## Work required
Write only the number of lines in the records beneath that hold "file".

## Task data
====

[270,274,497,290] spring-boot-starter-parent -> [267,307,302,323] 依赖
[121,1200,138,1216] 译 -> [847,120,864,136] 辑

====

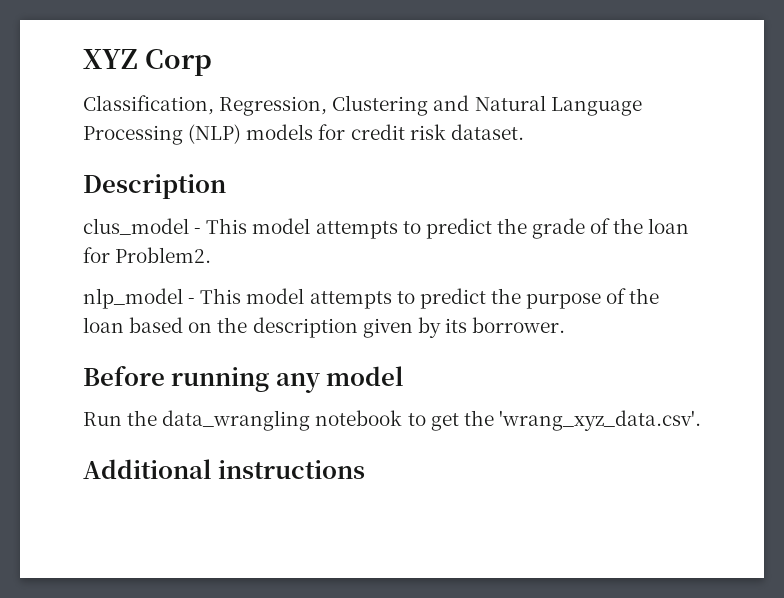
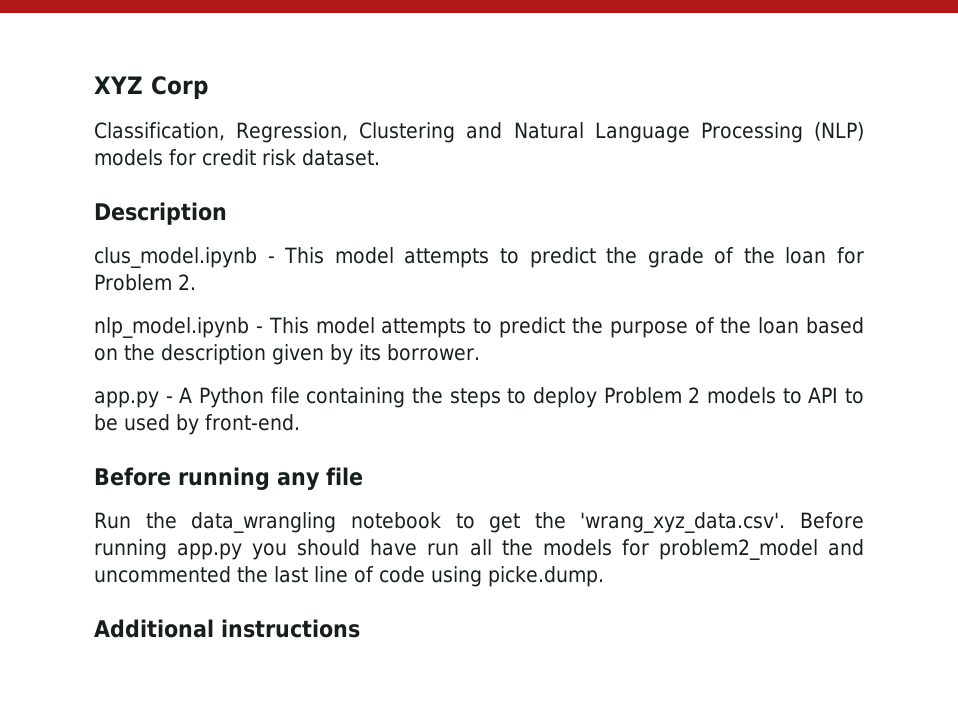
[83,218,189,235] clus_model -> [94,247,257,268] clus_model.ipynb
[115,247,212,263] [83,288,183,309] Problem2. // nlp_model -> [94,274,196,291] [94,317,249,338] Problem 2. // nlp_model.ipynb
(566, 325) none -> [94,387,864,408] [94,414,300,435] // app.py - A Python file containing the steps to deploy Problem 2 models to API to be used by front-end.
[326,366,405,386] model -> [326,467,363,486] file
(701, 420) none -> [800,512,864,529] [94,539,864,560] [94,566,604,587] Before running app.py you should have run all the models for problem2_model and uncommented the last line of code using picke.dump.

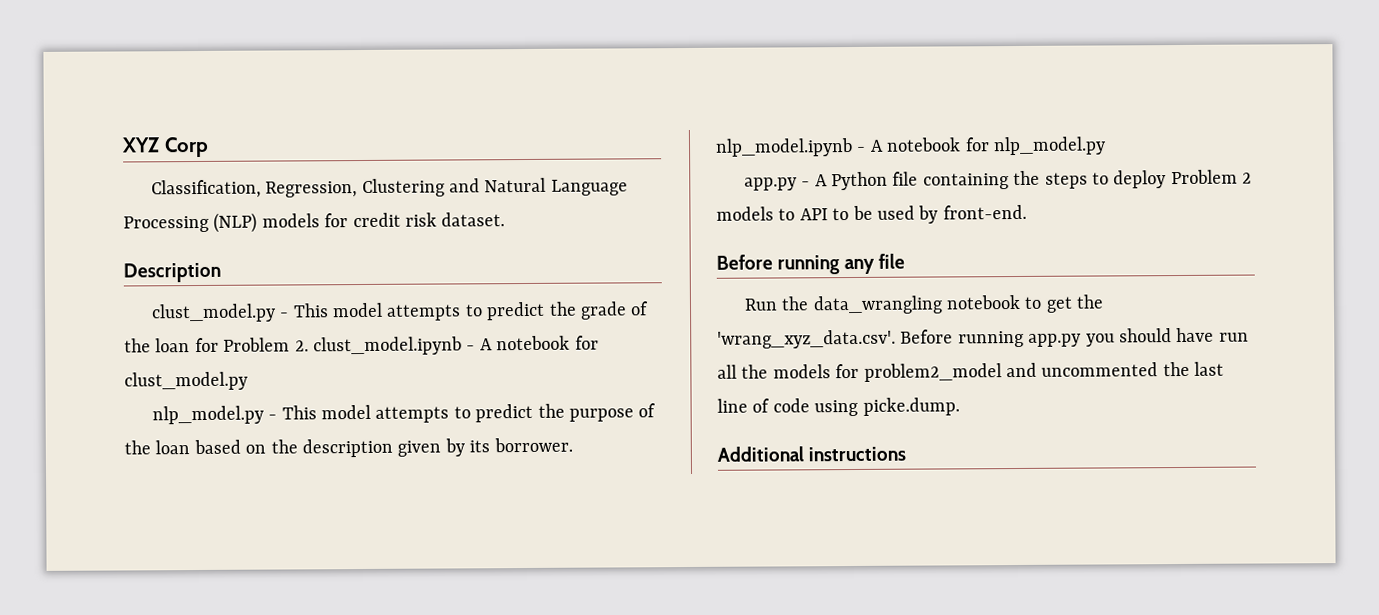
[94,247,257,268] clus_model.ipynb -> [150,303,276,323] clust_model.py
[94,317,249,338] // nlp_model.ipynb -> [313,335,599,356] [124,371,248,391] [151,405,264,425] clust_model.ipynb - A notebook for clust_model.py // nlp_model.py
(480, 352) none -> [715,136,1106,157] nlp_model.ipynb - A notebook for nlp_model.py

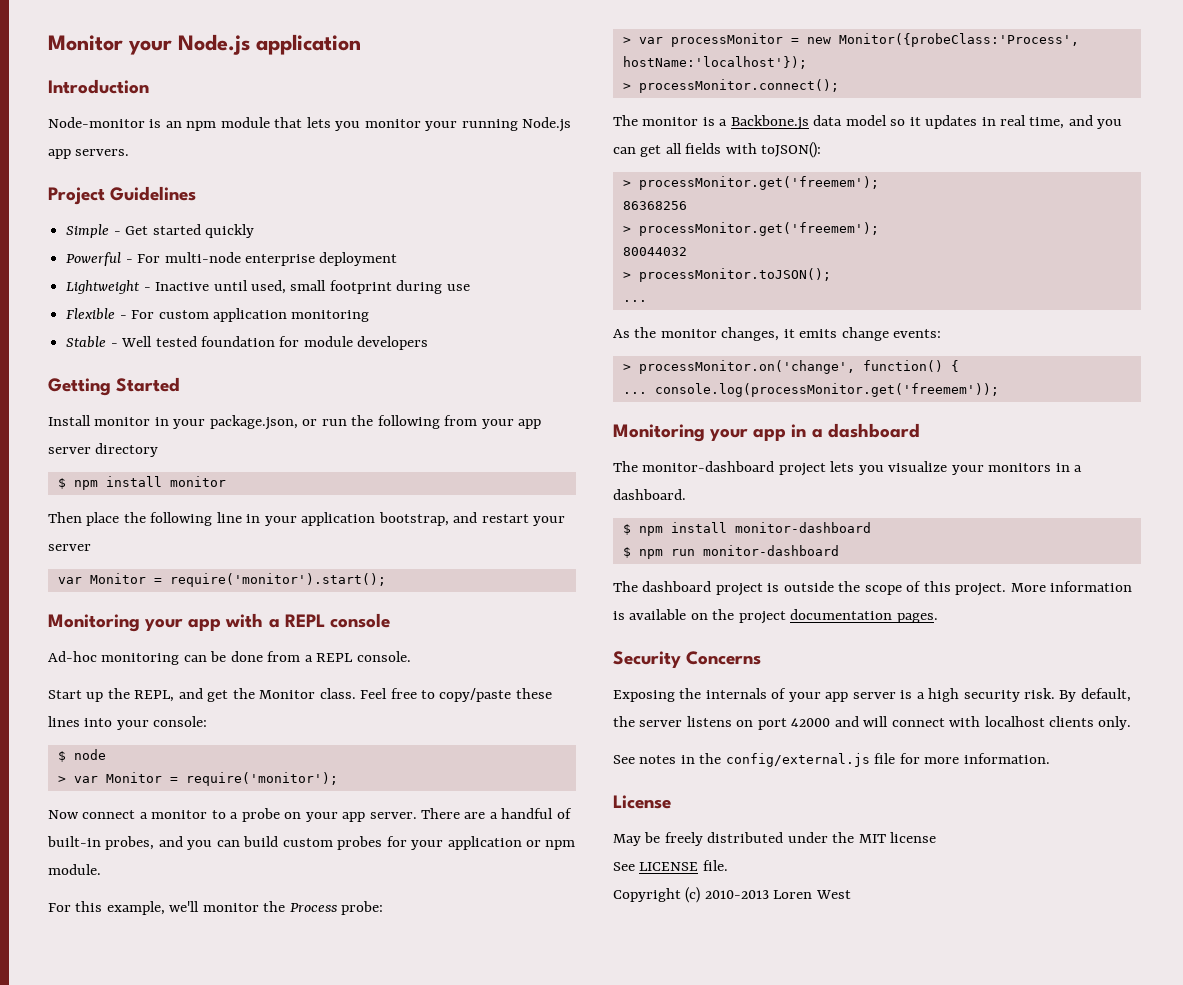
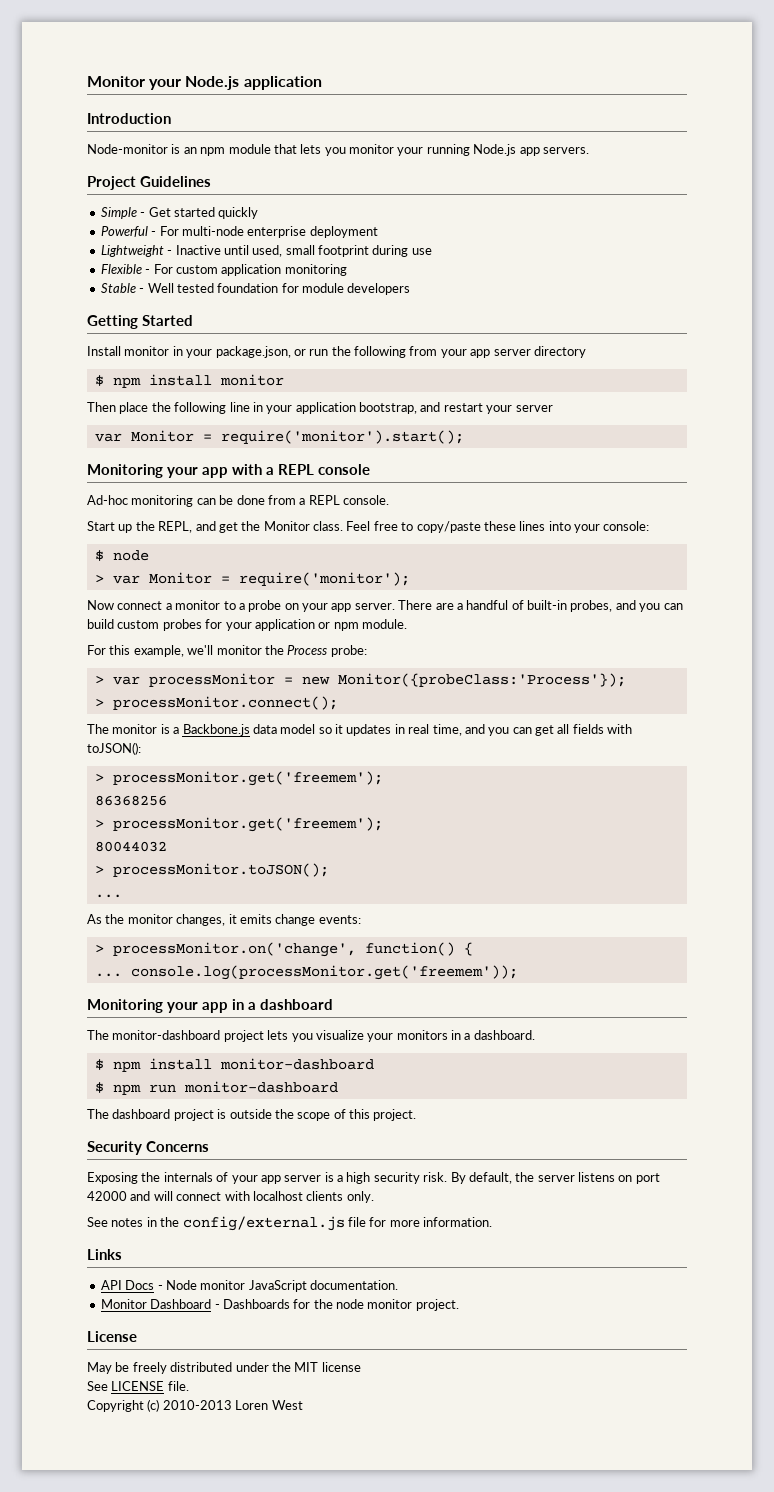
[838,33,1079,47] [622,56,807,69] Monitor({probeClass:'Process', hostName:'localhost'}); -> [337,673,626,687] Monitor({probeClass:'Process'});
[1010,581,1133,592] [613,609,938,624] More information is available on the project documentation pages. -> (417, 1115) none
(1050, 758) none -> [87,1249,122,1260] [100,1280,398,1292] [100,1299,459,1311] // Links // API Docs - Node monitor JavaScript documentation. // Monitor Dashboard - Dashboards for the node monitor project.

====

## Written answer
2